We've all heard it. "I hate Jenna!" "I hate this shirt!"
"I hate string beans (carrots, broccoli, all forms of meat, and anything
even remotely healthy)!"
Many parents bristle at the H-word, responding with a reminder, "We don't
use that word" or even more unhelpful (sorry), "But honey, you
played with Jenna/wore that shirt/ate those very same string beans yesterday!"
Meeting the H-word with admonishments or contradictions misses the point, and
is likely to result in a child who escalates or retreats into sullen silence.
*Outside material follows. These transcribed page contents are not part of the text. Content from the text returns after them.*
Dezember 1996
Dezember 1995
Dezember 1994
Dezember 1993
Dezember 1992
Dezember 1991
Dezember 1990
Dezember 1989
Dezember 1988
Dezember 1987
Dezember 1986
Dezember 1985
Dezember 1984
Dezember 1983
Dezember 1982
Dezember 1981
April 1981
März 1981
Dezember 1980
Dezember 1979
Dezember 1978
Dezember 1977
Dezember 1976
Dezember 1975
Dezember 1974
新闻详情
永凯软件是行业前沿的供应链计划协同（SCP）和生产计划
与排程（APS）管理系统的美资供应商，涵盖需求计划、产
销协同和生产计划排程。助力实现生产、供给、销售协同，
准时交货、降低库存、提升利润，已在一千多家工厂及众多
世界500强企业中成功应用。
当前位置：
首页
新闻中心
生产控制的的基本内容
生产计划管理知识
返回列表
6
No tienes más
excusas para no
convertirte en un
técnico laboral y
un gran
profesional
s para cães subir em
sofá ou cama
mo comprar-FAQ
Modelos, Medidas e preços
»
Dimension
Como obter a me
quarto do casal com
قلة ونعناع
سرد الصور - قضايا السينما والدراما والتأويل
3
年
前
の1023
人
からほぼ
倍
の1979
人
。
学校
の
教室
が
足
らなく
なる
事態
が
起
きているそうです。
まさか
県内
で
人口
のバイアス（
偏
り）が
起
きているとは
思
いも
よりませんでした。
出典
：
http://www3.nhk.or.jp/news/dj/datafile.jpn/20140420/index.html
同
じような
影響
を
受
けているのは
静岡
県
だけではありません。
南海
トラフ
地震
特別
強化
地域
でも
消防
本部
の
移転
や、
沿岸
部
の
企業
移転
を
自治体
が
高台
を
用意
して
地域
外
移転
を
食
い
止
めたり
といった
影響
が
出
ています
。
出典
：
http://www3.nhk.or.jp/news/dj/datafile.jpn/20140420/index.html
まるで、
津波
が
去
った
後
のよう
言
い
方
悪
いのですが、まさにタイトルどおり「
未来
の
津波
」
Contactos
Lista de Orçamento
If the H-word makes your skin crawl, help your child generate a list of
alternatives – abhor, despise, loathe, not-my-cup-of-tea – and remind her to
use them. Even better, use them yourself, bringing a richer, more varied
feelings-vocabulary into your home.
Or shift the focus entirely, away from the H-bomb and onto what your child
is really trying to say. So if your 7-year-old wails, "I hate Lego,
they're stupid (uh oh, the S-word)!" try, "It's really frustrating
your spaceship keeps breaking." Translating what your child is saying
into more acceptable language accomplishes 3 important goals:
It's empathic, letting your child know you hear him and understand which,
by the way, is the surest path to calming him down.
It provides a different, more acceptable way to express strong feelings.
It moves you and your child away from complaining and on to more productive problem-solving.
Going from "I hate school!" to "Wow, you sound upset.
What happened?" or "You're worried about that test today.”
accomplishes what Tamar Chansky, PhD (author of many wonderful books
Freeing Your Child from Negative Thinking) calls specifizing,
the process of moving from the unwieldy global to the more manageable
specific. Then, true problem-solving can begin.